In the past two weeks I set up a new VPS, and I run a small experiment. I share the results for those who are curious.
Consider that this is a backup server only, meaning that there is no outgoing traffic unless a backup is actually to be recovered, or as we will see, because of sshd.
I initially left the standard “port 22 open to the world” for 4-5 days, I then moved sshd to a different port (still open to the whole world), and finally I closed everything and turned on tailscale. You find a visualization of the resulting egress traffic in the image. Different colors are different areas of the world. Ignore the orange spikes which were my own ssh connections to set up stuff.
Main points:
-
there were about 10 Mb of egress per day due just to sshd answering to scanners. Not to mention the cluttering of access logs.
-
moving to a non standard port is reasonably sufficient to avoid traffic and log cluttering even without IP restrictions
-
Tailscale causes a bit of traffic, negligible of course, but continuous.
I don’t get tailscale? In-kernel Wireguard is easy to setup. What does it add to this?
Tailscale is a nice way to set up a private network between your machines. It’s perfectly fine.
But isn’t that the most trivial application of Wireguard?
Networking two machines is easy; networking several with good onboarding and DNS is not as easy.
I think I’ve been too ignorant about Tailscale, primarily about the fact that it actually does direct peer-to-peer connections which would indeed be a pain with just Wireguard and not always trivial. I’m starting to get why so many people here are recommending it so thanks for the answer, maybe I should consider using it myself. :)

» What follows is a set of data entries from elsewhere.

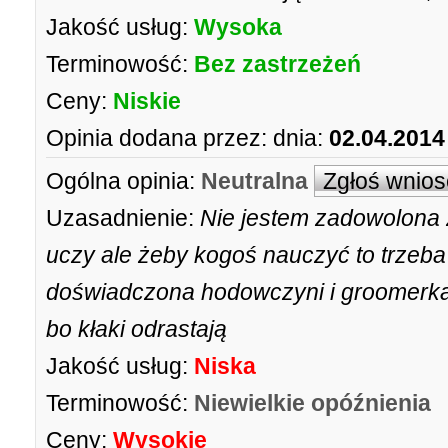
Jakość usług:
Wysoka
Terminowość:
Bez zastrzeżeń
Ceny:
Niskie
Opinia dodana przez:
dnia:
02.04.2014
Ogólna opinia:
Neutralna
Zgłoś wnios
Uzasadnienie:
Nie jestem zadowolona z
uczy ale żeby kogoś nauczyć to trzeba
doświadczona hodowczyni i groomerka a 
bo kłaki odrastają
Jakość usług:
Niska
Terminowość:
Niewielkie opóźnienia
Ceny:
Wysokie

Tailscale is built on top of wireguard. It just manages all the hassle of configuring it. In my case it was a godsend as I have like 10 devices all roaming and scattered across multiple countries. It’d be a massive headache to type down IPs and whatnot every time one changes networks.

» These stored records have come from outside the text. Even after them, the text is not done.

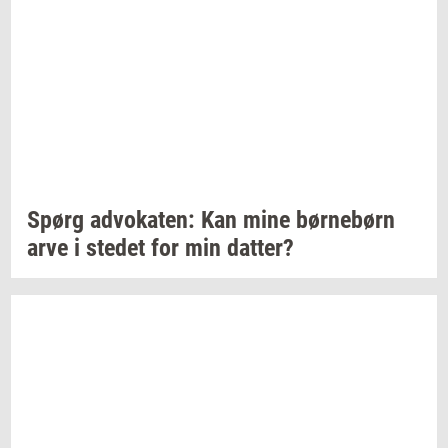
Spørg
ad­vo­ka­ten:
Kan mine
bør­ne­børn
arve i
ste­det
for min
dat­ter?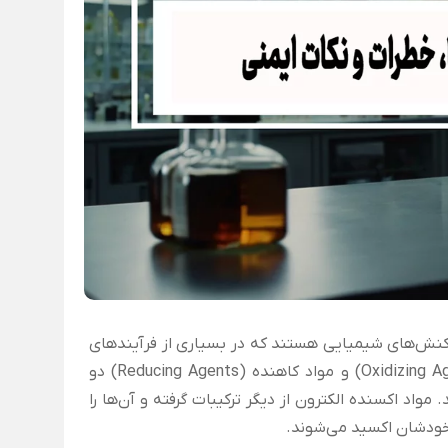
نش‌های شیمیایی هستند که در بسیاری از فرآیندهای
صنعتی، زیستی و محیطی نقش اساسی ایفا می‌کنند. مواد اکسنده (Oxidizing Agents) و مواد کاهنده (Reducing Agents) دو
اد اکسنده الکترون از دیگر ترکیبات گرفته و آن‌ها را
 خودشان اکسید می‌شوند.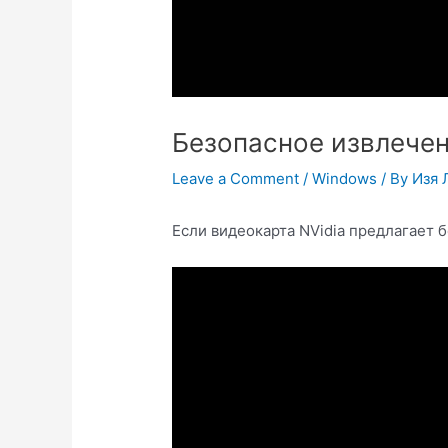
Безопасное извлечен
Leave a Comment
/
Windows
/ By
Изя 
Если видеокарта NVidia предлагает б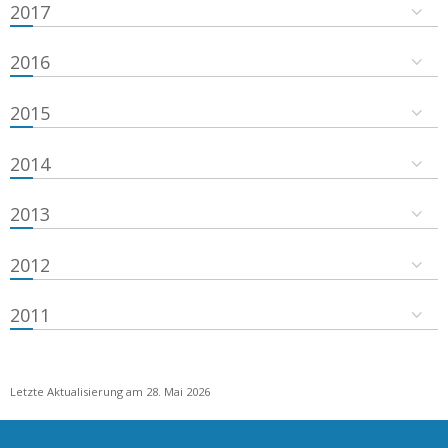
2017
2016
2015
2014
2013
2012
2011
Letzte Aktualisierung am 28. Mai 2026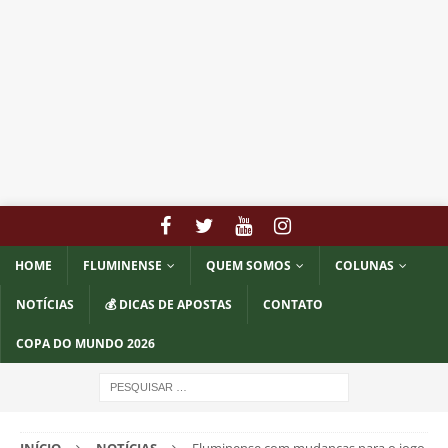
HOME
FLUMINENSE
QUEM SOMOS
COLUNAS
NOTÍCIAS
💰 DICAS DE APOSTAS
CONTATO
COPA DO MUNDO 2026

Thanks for enlightening me on that aspect, setting that up with just Wireguard would indeed be a pain or outright impissible without additional tools (e.g. for UDP hole-punching), maybe I should also consider it :)
I believe it adds a third party server to help facilitate communication between clients.

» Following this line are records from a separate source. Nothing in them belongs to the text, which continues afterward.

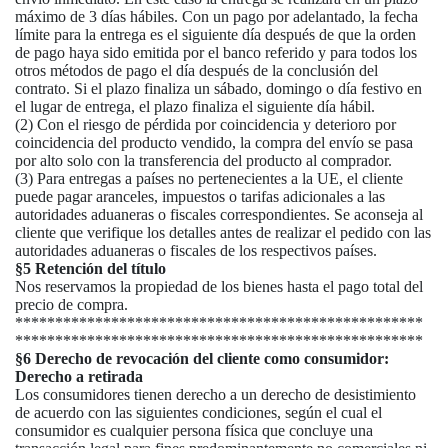
máximo de 3 días hábiles. Con un pago por adelantado, la fecha
límite para la entrega es el siguiente día después de que la orden
de pago haya sido emitida por el banco referido y para todos los
otros métodos de pago el día después de la conclusión del
contrato. Si el plazo finaliza un sábado, domingo o día festivo en
el lugar de entrega, el plazo finaliza el siguiente día hábil.
(2) Con el riesgo de pérdida por coincidencia y deterioro por
coincidencia del producto vendido, la compra del envío se pasa
por alto solo con la transferencia del producto al comprador.
(3)
Para entregas a países no pertenecientes a la UE, el cliente
puede pagar aranceles, impuestos o tarifas adicionales a las
autoridades aduaneras o fiscales correspondientes. Se aconseja al
cliente que verifique los detalles antes de realizar el pedido con las
autoridades aduaneras o fiscales de los respectivos países.
§5 Retención del título
Nos reservamos la propiedad de los bienes hasta el pago total del
precio de compra.
***************************************************
***************************************************
§6 Derecho de revocación del cliente como consumidor:
Derecho a retirada
Los consumidores tienen derecho a un derecho de desistimiento
de acuerdo con las siguientes condiciones, según el cual el
consumidor es cualquier persona física que concluye una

I think it’s just the ease of GUI for people. This isn’t to shit on anyone, btw. A lot of people don’t like dealing with the keys and IPs involved, few as there may be, with setting up wireguard.
If someone else has a compelling difference or reason to use tailscale then I’d be happy to hear it. I tried it once and it worked fine enough. But wireguard works just as fine and takes the same time to setup if you already know what to do. Like wireguard seriously takes 2 minutes.
Didn’t see it has GUI. Valid argument, thanks.
I’m not using Tailscale, but I’d imagine that if you wanted to form a private network that involves devices controlled by non-technical people, the GUI becomes less of a “don’t like to deal with keys/IPs” and more of a “can’t deal”.